Monday, January 25, 2016

Sunday is Our Custom Customers


 
“Jesus went to the synagogue on the Sabbath day, as was his custom.”

If you are in church on this snowy, icy, cold morning it is your custom to be here!  Art Bunton used to pull me aside after the late service and tell me I needed to preach about the importance of coming to church every week.  “But Art,” I would say, “the only people who will hear me are the people who don’t need me to say it!”  Most likely you are familiar with the phrase “preaching to the choir”.  Well today I want to coin the phrase “Sunday is our Custom Customers.”  You folks are to church services what letter carriers are to delivering the mail… neither snow nor rain nor heat nor gloom of night will keep you from getting to church within eight minutes give-or-take of when the service begins.

We are learning more about the synagogues Jesus attended.  Because archeologists had never found their ruins, for a long time it was thought the synagogues around the Sea of Galilee were small, simple structures that did not stand the test of time.  It made sense because the rural, poor agrarian communities of the region would not have been able to afford to build something significant and, in fact, did not need to because the Jerusalem Temple was only a week’s walk away.

But just a few years ago a dig uncovered a synagogue from the time of Jesus in the hometown of Mary Magdalene on those shores of the Sea of Galilee.  It was big enough to hold over 200 people and, considering the era and location, was much more opulent than anyone ever expected.  It had a mosaic floor, multi-color frescoes on its walls, chambers for private reading and study, a room to house the scrolls, and a bowl at the entrance for ritual washing.  In the center of the sanctuary, archaeologists unearthed a mysterious stone about the size and shape of a small chest.  Various images were carved on its flat surfaces, including a seven-branched menorah and a chariot of fire, along with symbols associated with the Temple.

Given Luke’s report that Jesus went throughout Galilee preaching and teaching in various synagogues, it is most likely he did so at least once in this very location.  Far from back-water, country rubes, his audience was well-educated and steeped in the Hebrew scriptures.  They knew how to find a particular passage in a specific scroll.  They shared the tasks of reading in public and expounding on the meaning of what was read. 

We can imagine the synagogue functioned much the way our church does.  It was a place to encounter God and to rehearse cherished traditions.  It provided a space to offer prayers of thanksgiving, contrition, and concern.  It was where one went to question and to learn.  It was a communal gathering point to talk about the events day.  No matter where he was, it was Jesus’ custom to attend a synagogue on the Sabbath day.  We Sunday is our Custom Customers understand why.  We get it.

There is no word if synagogues held annual meetings.  Still, they, like we, had to manage budgets, address issues of building maintenance,  line up volunteers, and get word out about births, marriages, burials, and other life events to be celebrated.  In the days prior to his baptism, Jesus no doubt did his part to tend to these mundane tasks.

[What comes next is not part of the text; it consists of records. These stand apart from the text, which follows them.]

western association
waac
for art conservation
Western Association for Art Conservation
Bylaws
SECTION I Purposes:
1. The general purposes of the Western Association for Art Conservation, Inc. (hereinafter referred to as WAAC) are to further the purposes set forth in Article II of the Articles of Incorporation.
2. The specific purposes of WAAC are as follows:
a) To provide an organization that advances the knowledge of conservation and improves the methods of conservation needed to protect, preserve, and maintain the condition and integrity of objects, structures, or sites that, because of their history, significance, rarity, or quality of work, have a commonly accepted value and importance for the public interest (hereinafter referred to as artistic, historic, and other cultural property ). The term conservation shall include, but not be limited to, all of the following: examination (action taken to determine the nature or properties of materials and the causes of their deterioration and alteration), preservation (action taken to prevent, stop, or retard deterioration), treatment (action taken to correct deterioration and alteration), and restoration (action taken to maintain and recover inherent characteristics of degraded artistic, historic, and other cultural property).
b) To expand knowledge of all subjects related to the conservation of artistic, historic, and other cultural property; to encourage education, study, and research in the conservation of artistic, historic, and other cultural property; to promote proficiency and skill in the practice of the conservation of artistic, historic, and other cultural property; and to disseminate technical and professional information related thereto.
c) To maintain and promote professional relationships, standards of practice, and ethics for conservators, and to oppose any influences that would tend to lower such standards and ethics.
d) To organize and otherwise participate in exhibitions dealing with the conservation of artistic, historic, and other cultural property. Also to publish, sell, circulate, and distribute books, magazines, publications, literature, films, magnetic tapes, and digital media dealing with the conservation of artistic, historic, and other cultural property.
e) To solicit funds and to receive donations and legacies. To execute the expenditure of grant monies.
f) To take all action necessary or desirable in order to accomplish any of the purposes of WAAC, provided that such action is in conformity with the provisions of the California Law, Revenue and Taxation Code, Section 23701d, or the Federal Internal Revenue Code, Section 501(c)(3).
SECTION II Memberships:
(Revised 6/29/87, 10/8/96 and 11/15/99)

And while it was his custom to go to synagogue on the Sabbath, the gospels reveal once Jesus began his public ministry his experiences in these houses of worship became more and more contentious.  He heals a person in a synagogue on the Sabbath, forgiving that person’s sins, and this sets off a firestorm.  Today’s reading, with its sermon in his hometown synagogue in front of those who knew him best did not go well either.  Congregants are enraged when Jesus claims to be the fulfillment of prophecy.  They want to throw him off a cliff, but he slips away.

So Jesus increasingly takes his message to the streets, the lakeshores, and the hillsides, while not neglecting to attend synagogue.  His mission is not dependent on his popularity.  Luke tells us Jesus engages his mission because he is filled with the Holy Spirit.  It is the same Spirit you and I receive at baptism; the same Spirit we invite to live in us, to move around us, and to work through us. 

It is my observation that we Sunday is our Custom Customers are Spirit filled/Spirit fueled people.  We show up out of more than habit.  We sense how God has called us, how God has equipped us, and how God has placed us here in Suffolk at St. Paul’s.  It drives who we are, what we do, and how we are in relationship with one another.  Thank you for being a blessing in my life and for blessing so many others in and through this place – as is your custom!